----- Fragmento del documento
La Presentación de Nuestra Señora. Santos: Gelasio I, papa; Alberto, obispo y mártir; Mauro, Pápolo, obispos; Alejandro, Rufo, Romeo, confesores; Agapio, Basilio, Auxilio, Saturnino, Celso, Clemente, Honorio, Demetrio, Heliodoro, Eutiquio, Esteban, Honorio, mártires; Digain, rey; Columbano, monje.
San Agapio, mártir.
En el segundo año de la cruel y violenta persecución de Diocleciano, Urbano, el gobernador de Palestina, recibió órdenes de proceder contra los cristianos de su provincia.
San Timoteo, que confesó valientemente la fe, fue brutalmente azotado; los verdugos le desgarraron después los costados con garfios y, finalmente, le quemaron a fuego lento, en Gaza. El mismo juez condenó a San Agapio a ser devorado por las fieras, pero se le retuvo durante dos años en la prisión. Después, salió a hacer frente a las fieras en el anfiteatro de Cesarea, junto con un criminal común, un esclavo que había asesinado a su amo.
----------
# Preguntas sobre material
a) Edita el pasaje del texto sobre San Agapio que va de "En el segundo" a "asesinado a su amo.", sustituyendo "azotado" por "flagelado".
b) Retoma el texto sobre San Agapio y continúalo a partir del punto en que se detiene.
El material no hace falta para resolver lo que se pide.
----- Contenido del conjunto
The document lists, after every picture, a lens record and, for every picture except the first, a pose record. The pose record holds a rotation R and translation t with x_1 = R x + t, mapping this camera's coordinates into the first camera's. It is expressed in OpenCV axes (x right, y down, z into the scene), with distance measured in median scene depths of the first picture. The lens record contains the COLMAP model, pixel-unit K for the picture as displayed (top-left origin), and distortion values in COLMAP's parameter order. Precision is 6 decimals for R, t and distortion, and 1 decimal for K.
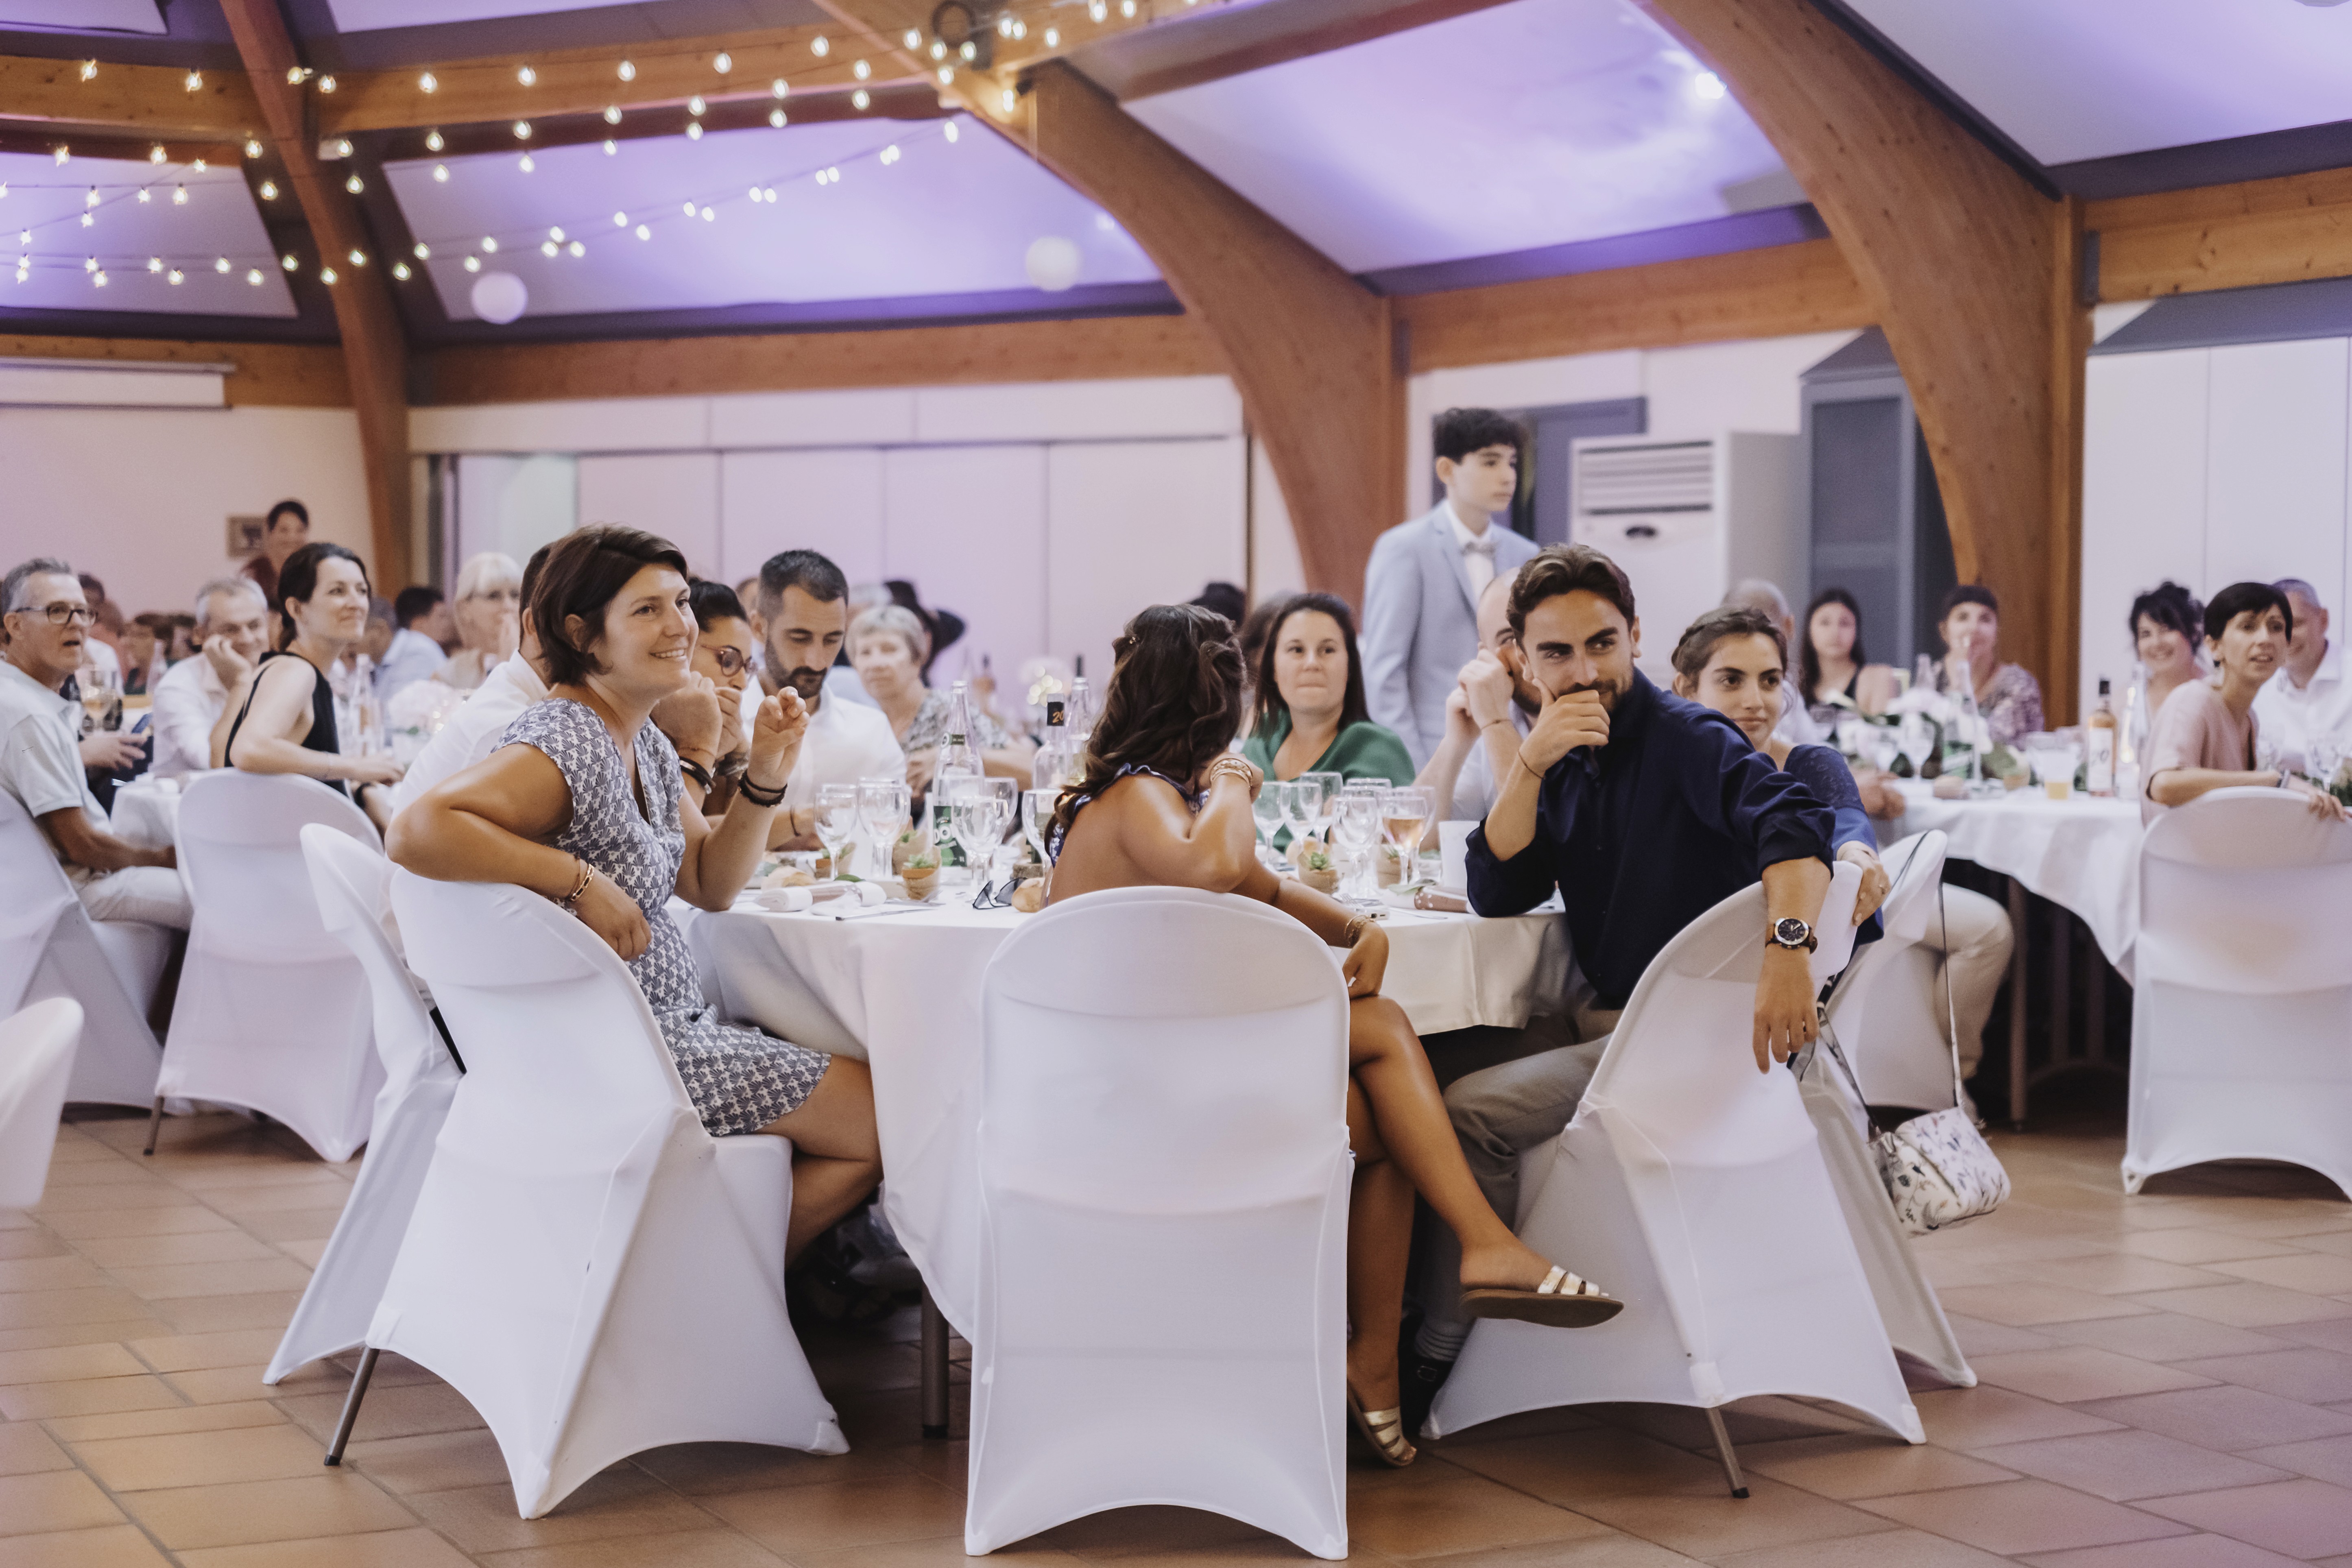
lens RADIAL K [[3803.4, 0, 1176.0], [0, 3803.4, 784.0], [0, 0, 1]] dist [-0.001230, -0.073189]
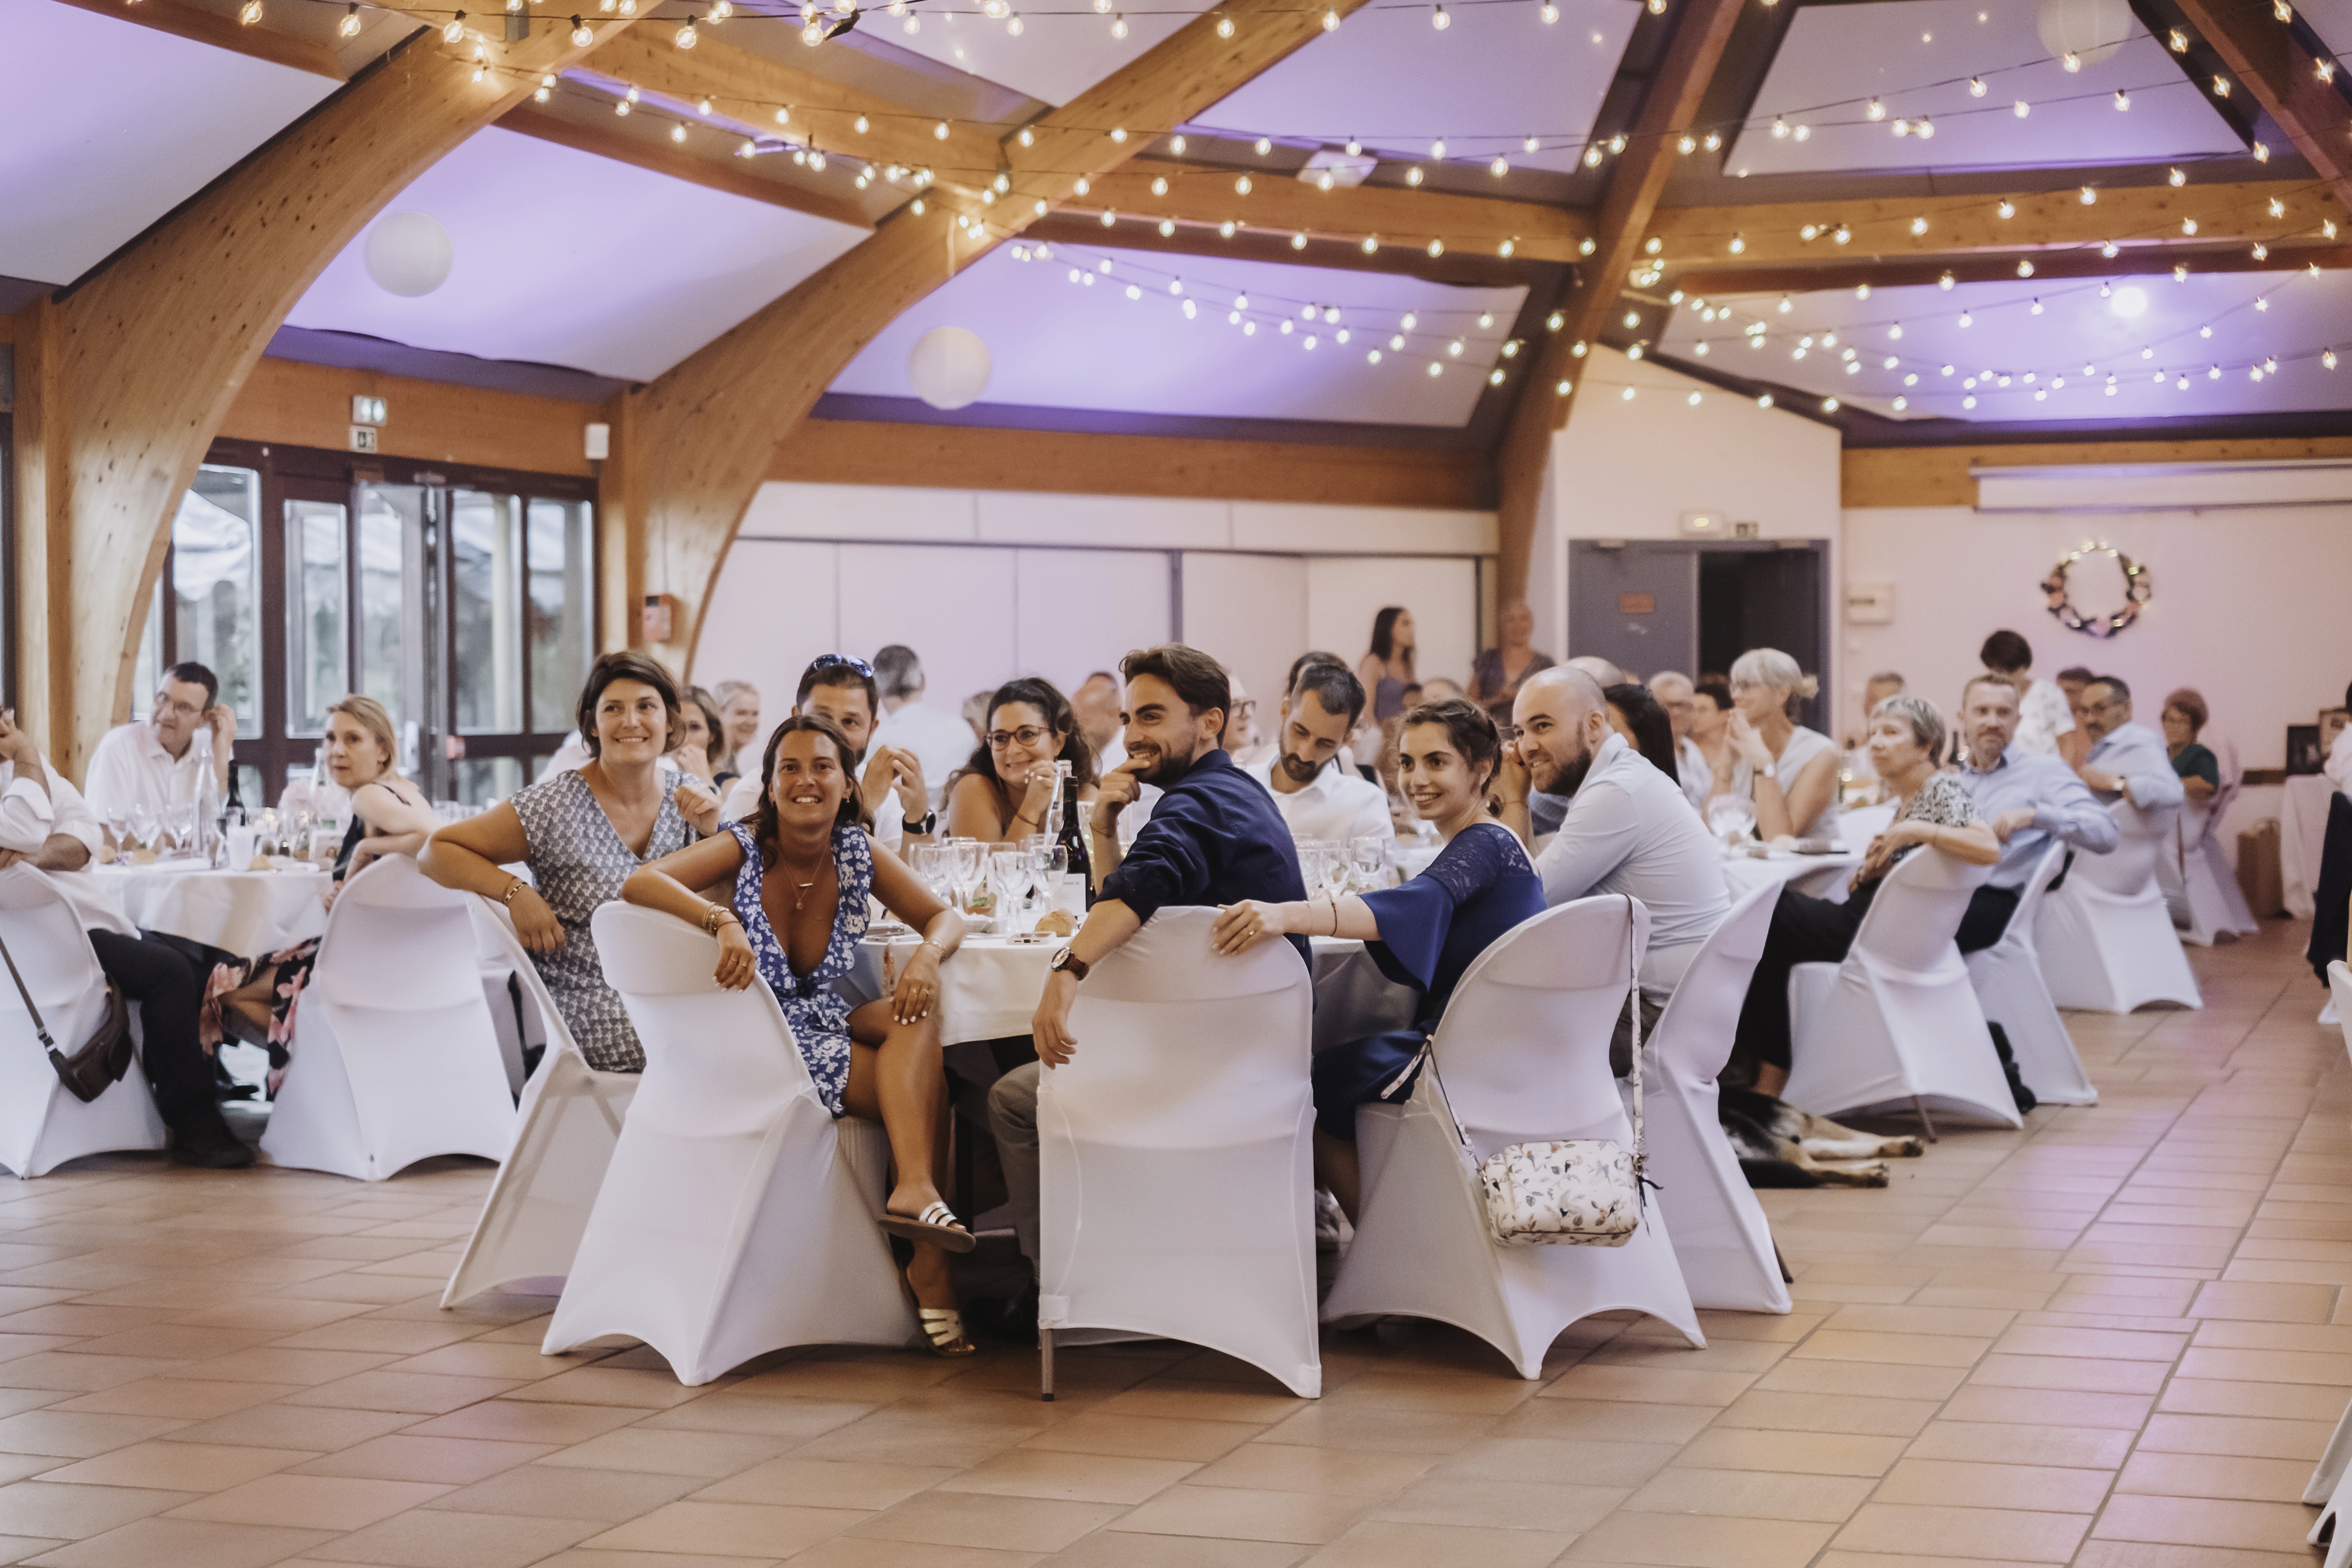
lens RADIAL K [[3803.6, 0, 1176.0], [0, 3803.6, 784.0], [0, 0, 1]] dist [-0.001230, -0.073189]
pose [[0.734796, 0.005224, -0.678268, 0.523870], [-0.020460, 0.999686, -0.014466, 0.000104], [0.677979, 0.024507, 0.734673, 0.044236]]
----------
# Resultados por tarea
a)
En el segundo año de la cruel y violenta persecución de Diocleciano, Urbano, el gobernador de Palestina, recibió órdenes de proceder contra los cristianos de su provincia.
San Timoteo, que confesó valientemente la fe, fue brutalmente flagelado; los verdugos le desgarraron después los costados con garfios y, finalmente, le quemaron a fuego lento, en Gaza. El mismo juez condenó a San Agapio a ser devorado por las fieras, pero se le retuvo durante dos años en la prisión. Después, salió a hacer frente a las fieras en el anfiteatro de Cesarea, junto con un criminal común, un esclavo que había asesinado a su amo.

b)
Como las bestias no mataron inmediatamente al criminal, el juez le perdonó y ofreció clemencia a Agapio, con tal de que ofreciese sacrificios a los dioses. El mártir se negó a ello y fue inmediatamente arrojado a un oso; pero la fiera no le hizo daño alguno. Entonces Agapio fue nuevamente conducido a la prisión y, al año siguiente, fue arrojado al mar.